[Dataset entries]
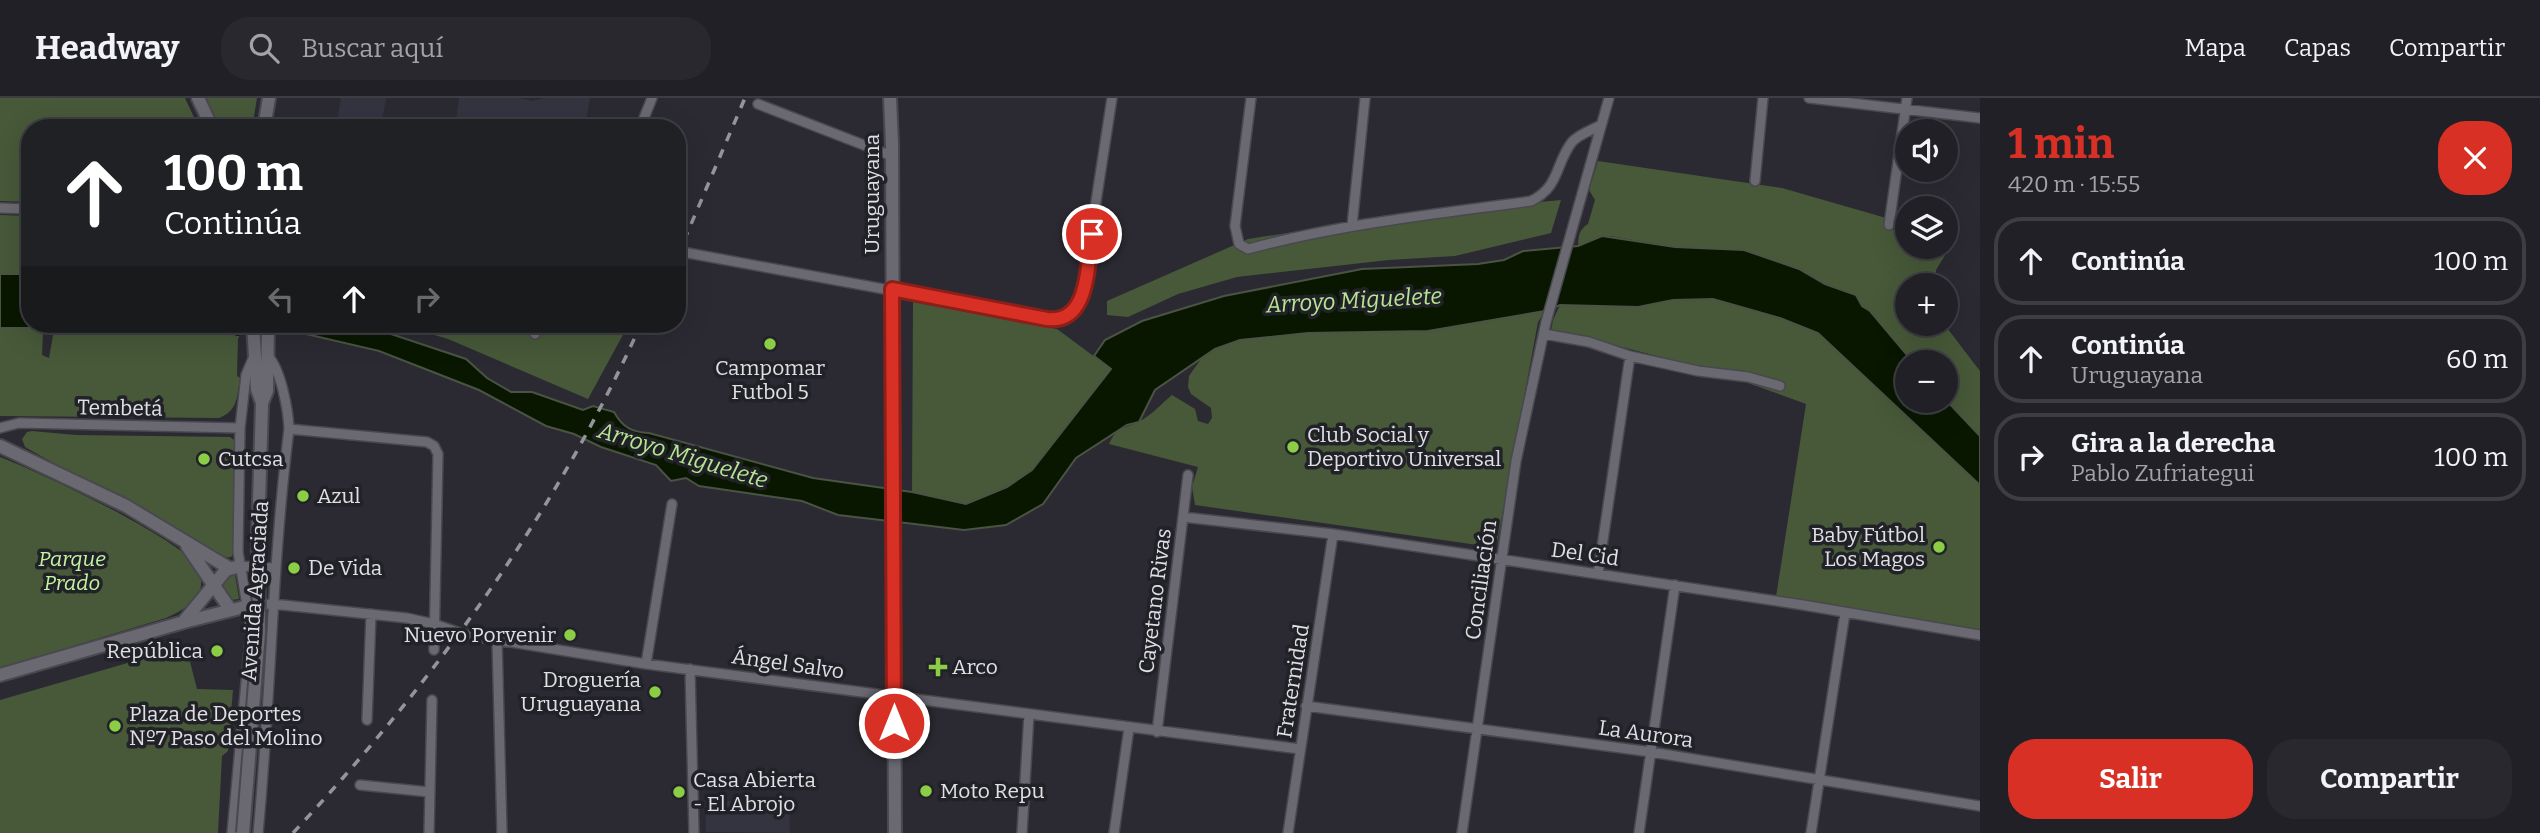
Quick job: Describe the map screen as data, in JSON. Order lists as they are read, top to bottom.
{
  "streets": {
    "street": [
      "Uruguayana",
      "Tembetá",
      "Del Cid",
      "Conciliación",
      "Avenida Agraciada",
      "Cayetano Rivas",
      "Ángel Salvo",
      "Fraternidad",
      "La Aurora"
    ]
  },
  "crossings": [
    ["Uruguayana", "Ángel Salvo"],
    ["Tembetá", "Avenida Agraciada"],
    ["Del Cid", "Conciliación"],
    ["Del Cid", "Cayetano Rivas"],
    ["Del Cid", "Fraternidad"],
    ["Conciliación", "La Aurora"],
    ["Avenida Agraciada", "Ángel Salvo"],
    ["Cayetano Rivas", "Ángel Salvo"],
    ["Ángel Salvo", "Fraternidad"],
    ["Fraternidad", "La Aurora"]
  ],
  "water": ["Arroyo Miguelete"],
  "parks": ["Parque Prado"],
  "places": {
    "other": [
      "Campomar Futbol 5",
      "Club Social y Deportivo Universal",
      "Cutcsa",
      "Azul",
      "Baby Fútbol Los Magos",
      "De Vida",
      "Nuevo Porvenir",
      "República",
      "Droguería Uruguayana",
      "Plaza de Deportes Nº7 Paso del Molino",
      "Moto Repu",
      "Casa Abierta - El Abrojo"
    ],
    "health": ["Arco"]
  },
  "page": {
    "header": "Headway",
    "search": "Buscar aquí",
    "nav": ["Mapa", "Capas", "Compartir"],
    "heading": ["1 min", "420 m · 15:55"],
    "map_buttons": ["+", "−"],
    "turn": ["100 m", "Continúa"],
    "list": [
      {
        "name": "Continúa",
        "value": "100 m"
      },
      {
        "name": "Continúa",
        "note": "Uruguayana",
        "value": "60 m"
      },
      {
        "name": "Gira a la derecha",
        "note": "Pablo Zufriategui",
        "value": "100 m"
      }
    ],
    "buttons": ["Salir", "Compartir"]
  }
}
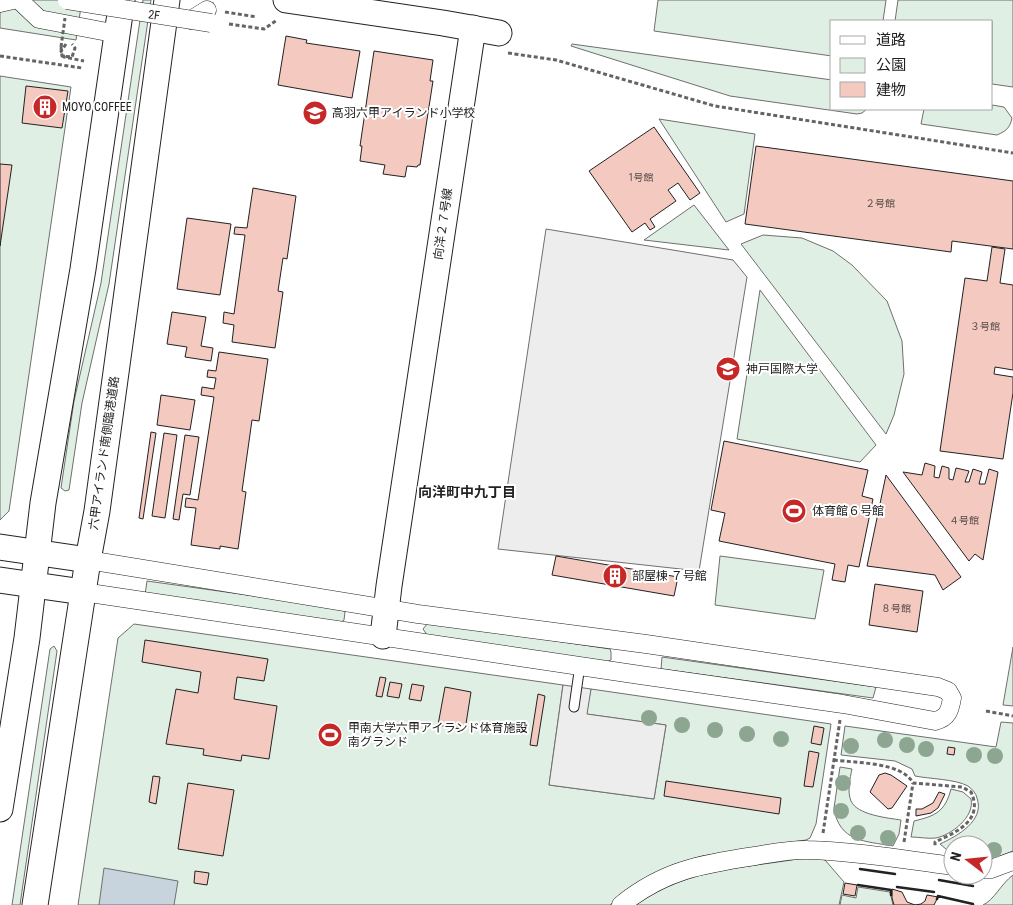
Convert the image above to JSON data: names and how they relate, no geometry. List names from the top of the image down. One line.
{"streets":{"street":["2F","向洋２７号線","六甲アイランド南側臨港道路"]},"districts":["向洋町中九丁目"],"places":{"building":["MOYO COFFEE","部屋棟 ７号館"],"school or university":["高羽六甲アイランド小学校","神戸国際大学"],"sports":["体育館６号館","甲南大学六甲アイランド体育施設 南グランド"]},"house_numbers":["1号館","２号館","３号館","４号館","８号館"],"legend":["道路","公園","建物"],"north":"left"}
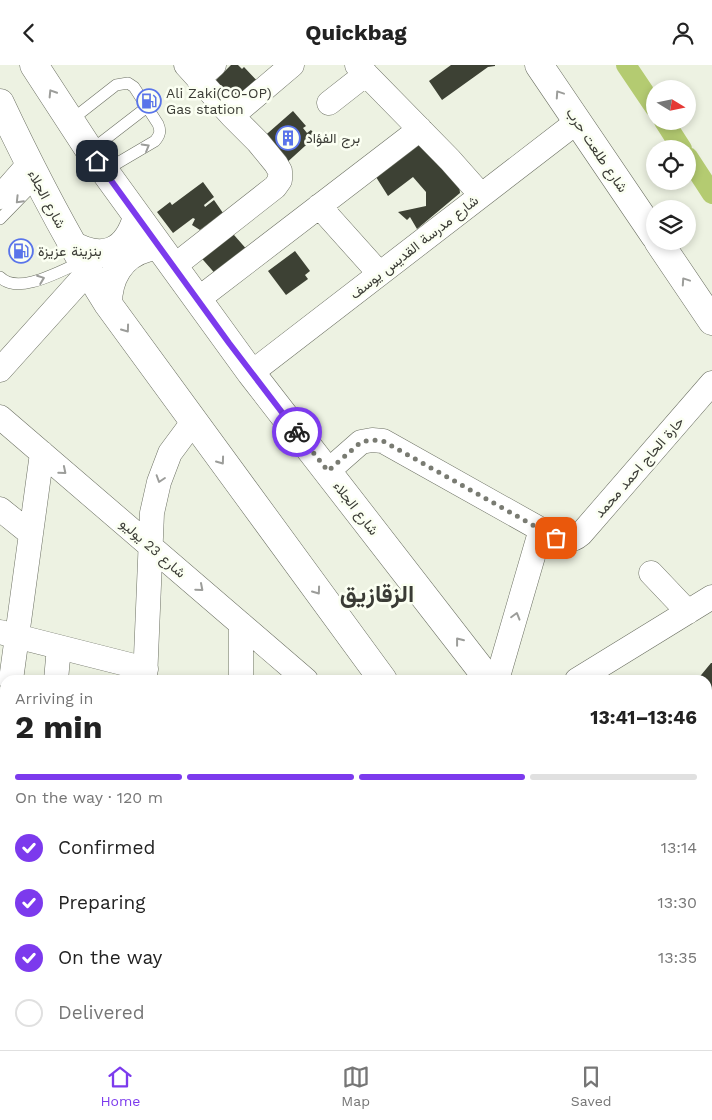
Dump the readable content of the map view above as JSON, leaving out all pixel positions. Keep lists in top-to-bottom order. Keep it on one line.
{"streets":{"main road":["شارع طلعت حرب","شارع الجلاء"],"street":["شارع مدرسة القديس يوسف","حارة الحاج احمد محمد","شارع 23 يوليو"]},"crossings":[["شارع طلعت حرب","شارع مدرسة القديس يوسف"],["شارع الجلاء","شارع مدرسة القديس يوسف"],["شارع الجلاء","حارة الحاج احمد محمد"]],"one_way":["شارع طلعت حرب"],"districts":["الزقازيق"],"places":{"fuel station":["Ali Zaki(CO-OP) Gas station","بنزينة عزيزة"],"building":["برج الفؤاد"]},"north":"right","page":{"header":"Quickbag","heading":["2 min","Arriving in","13:41–13:46"],"bar":"On the way · 120 m","list":[["Confirmed","13:14"],["Preparing","13:30"],["On the way","13:35"],"Delivered"],"tabs":["Home","Map","Saved"]}}
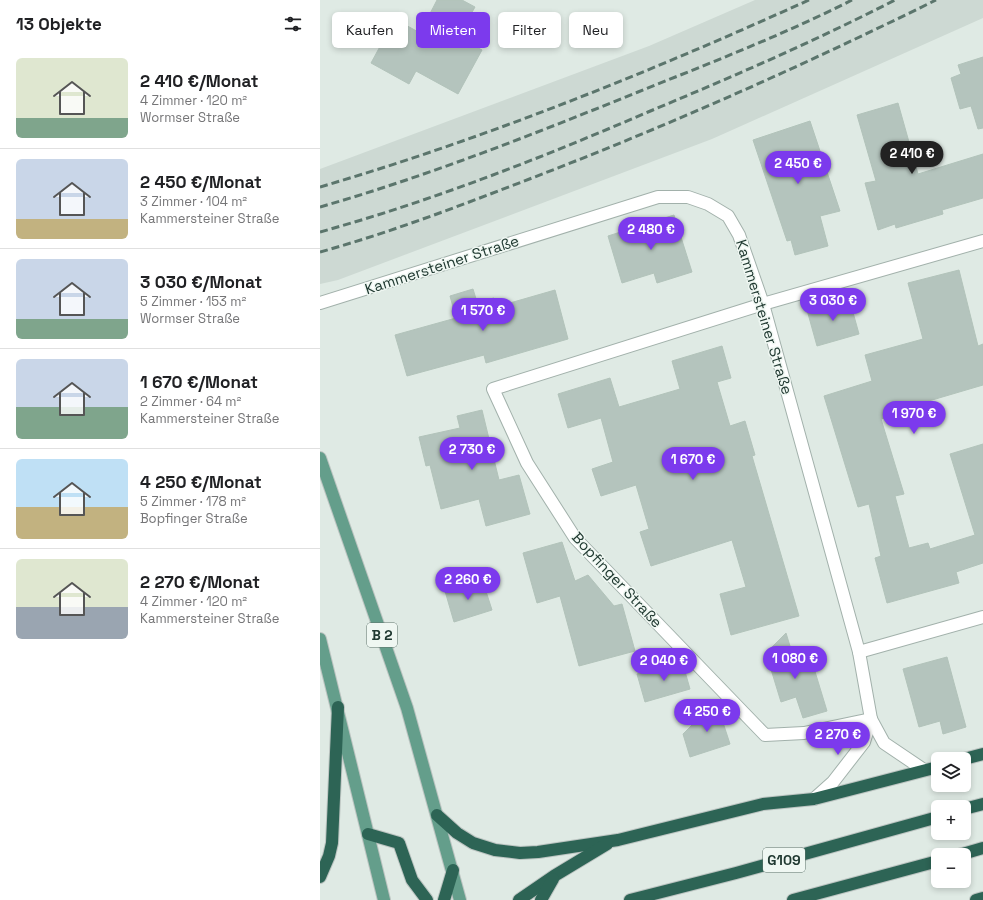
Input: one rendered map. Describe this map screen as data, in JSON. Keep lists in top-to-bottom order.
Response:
{
  "streets": {
    "highway": ["G109"],
    "main road": ["B 2"],
    "street": ["Kammersteiner Straße", "Bopfinger Straße"]
  },
  "crossings": [
    ["Kammersteiner Straße", "Bopfinger Straße"]
  ],
  "page": {
    "heading": "13 Objekte",
    "chip": [
      "Kaufen",
      "Mieten",
      "Filter",
      "Neu"
    ],
    "list": [
      {
        "name": "2 410 €/Monat",
        "note": "4 Zimmer · 120 m² · Wormser Straße"
      },
      {
        "name": "2 450 €/Monat",
        "note": "3 Zimmer · 104 m² · Kammersteiner Straße"
      },
      {
        "name": "3 030 €/Monat",
        "note": "5 Zimmer · 153 m² · Wormser Straße"
      },
      {
        "name": "1 670 €/Monat",
        "note": "2 Zimmer · 64 m² · Kammersteiner Straße"
      },
      {
        "name": "4 250 €/Monat",
        "note": "5 Zimmer · 178 m² · Bopfinger Straße"
      },
      {
        "name": "2 270 €/Monat",
        "note": "4 Zimmer · 120 m² · Kammersteiner Straße"
      }
    ],
    "price": [
      "2 410 €",
      "2 450 €",
      "2 480 €",
      "3 030 €",
      "1 570 €",
      "1 970 €",
      "2 730 €",
      "1 670 €",
      "2 260 €",
      "1 080 €",
      "2 040 €",
      "4 250 €",
      "2 270 €"
    ],
    "map_buttons": ["+", "−"]
  }
}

WORK REQUIRED:
Take every entry and repeat it verbatim, minus the pictures.

RESPONSE:
Quick job: Describe the map screen as data, in JSON. Order lists as they are read, top to bottom.
{
  "streets": {
    "street": [
      "Uruguayana",
      "Tembetá",
      "Del Cid",
      "Conciliación",
      "Avenida Agraciada",
      "Cayetano Rivas",
      "Ángel Salvo",
      "Fraternidad",
      "La Aurora"
    ]
  },
  "crossings": [
    ["Uruguayana", "Ángel Salvo"],
    ["Tembetá", "Avenida Agraciada"],
    ["Del Cid", "Conciliación"],
    ["Del Cid", "Cayetano Rivas"],
    ["Del Cid", "Fraternidad"],
    ["Conciliación", "La Aurora"],
    ["Avenida Agraciada", "Ángel Salvo"],
    ["Cayetano Rivas", "Ángel Salvo"],
    ["Ángel Salvo", "Fraternidad"],
    ["Fraternidad", "La Aurora"]
  ],
  "water": ["Arroyo Miguelete"],
  "parks": ["Parque Prado"],
  "places": {
    "other": [
      "Campomar Futbol 5",
      "Club Social y Deportivo Universal",
      "Cutcsa",
      "Azul",
      "Baby Fútbol Los Magos",
      "De Vida",
      "Nuevo Porvenir",
      "República",
      "Droguería Uruguayana",
      "Plaza de Deportes Nº7 Paso del Molino",
      "Moto Repu",
      "Casa Abierta - El Abrojo"
    ],
    "health": ["Arco"]
  },
  "page": {
    "header": "Headway",
    "search": "Buscar aquí",
    "nav": ["Mapa", "Capas", "Compartir"],
    "heading": ["1 min", "420 m · 15:55"],
    "map_buttons": ["+", "−"],
    "turn": ["100 m", "Continúa"],
    "list": [
      {
        "name": "Continúa",
        "value": "100 m"
      },
      {
        "name": "Continúa",
        "note": "Uruguayana",
        "value": "60 m"
      },
      {
        "name": "Gira a la derecha",
        "note": "Pablo Zufriategui",
        "value": "100 m"
      }
    ],
    "buttons": ["Salir", "Compartir"]
  }
}
Convert the image above to JSON data: names and how they relate, no geometry. List names from the top of the image down. One line.
{"streets":{"street":["2F","向洋２７号線","六甲アイランド南側臨港道路"]},"districts":["向洋町中九丁目"],"places":{"building":["MOYO COFFEE","部屋棟 ７号館"],"school or university":["高羽六甲アイランド小学校","神戸国際大学"],"sports":["体育館６号館","甲南大学六甲アイランド体育施設 南グランド"]},"house_numbers":["1号館","２号館","３号館","４号館","８号館"],"legend":["道路","公園","建物"],"north":"left"}
Dump the readable content of the map view above as JSON, leaving out all pixel positions. Keep lists in top-to-bottom order. Keep it on one line.
{"streets":{"main road":["شارع طلعت حرب","شارع الجلاء"],"street":["شارع مدرسة القديس يوسف","حارة الحاج احمد محمد","شارع 23 يوليو"]},"crossings":[["شارع طلعت حرب","شارع مدرسة القديس يوسف"],["شارع الجلاء","شارع مدرسة القديس يوسف"],["شارع الجلاء","حارة الحاج احمد محمد"]],"one_way":["شارع طلعت حرب"],"districts":["الزقازيق"],"places":{"fuel station":["Ali Zaki(CO-OP) Gas station","بنزينة عزيزة"],"building":["برج الفؤاد"]},"north":"right","page":{"header":"Quickbag","heading":["2 min","Arriving in","13:41–13:46"],"bar":"On the way · 120 m","list":[["Confirmed","13:14"],["Preparing","13:30"],["On the way","13:35"],"Delivered"],"tabs":["Home","Map","Saved"]}}
Input: one rendered map. Describe this map screen as data, in JSON. Keep lists in top-to-bottom order.
Response:
{
  "streets": {
    "highway": ["G109"],
    "main road": ["B 2"],
    "street": ["Kammersteiner Straße", "Bopfinger Straße"]
  },
  "crossings": [
    ["Kammersteiner Straße", "Bopfinger Straße"]
  ],
  "page": {
    "heading": "13 Objekte",
    "chip": [
      "Kaufen",
      "Mieten",
      "Filter",
      "Neu"
    ],
    "list": [
      {
        "name": "2 410 €/Monat",
        "note": "4 Zimmer · 120 m² · Wormser Straße"
      },
      {
        "name": "2 450 €/Monat",
        "note": "3 Zimmer · 104 m² · Kammersteiner Straße"
      },
      {
        "name": "3 030 €/Monat",
        "note": "5 Zimmer · 153 m² · Wormser Straße"
      },
      {
        "name": "1 670 €/Monat",
        "note": "2 Zimmer · 64 m² · Kammersteiner Straße"
      },
      {
        "name": "4 250 €/Monat",
        "note": "5 Zimmer · 178 m² · Bopfinger Straße"
      },
      {
        "name": "2 270 €/Monat",
        "note": "4 Zimmer · 120 m² · Kammersteiner Straße"
      }
    ],
    "price": [
      "2 410 €",
      "2 450 €",
      "2 480 €",
      "3 030 €",
      "1 570 €",
      "1 970 €",
      "2 730 €",
      "1 670 €",
      "2 260 €",
      "1 080 €",
      "2 040 €",
      "4 250 €",
      "2 270 €"
    ],
    "map_buttons": ["+", "−"]
  }
}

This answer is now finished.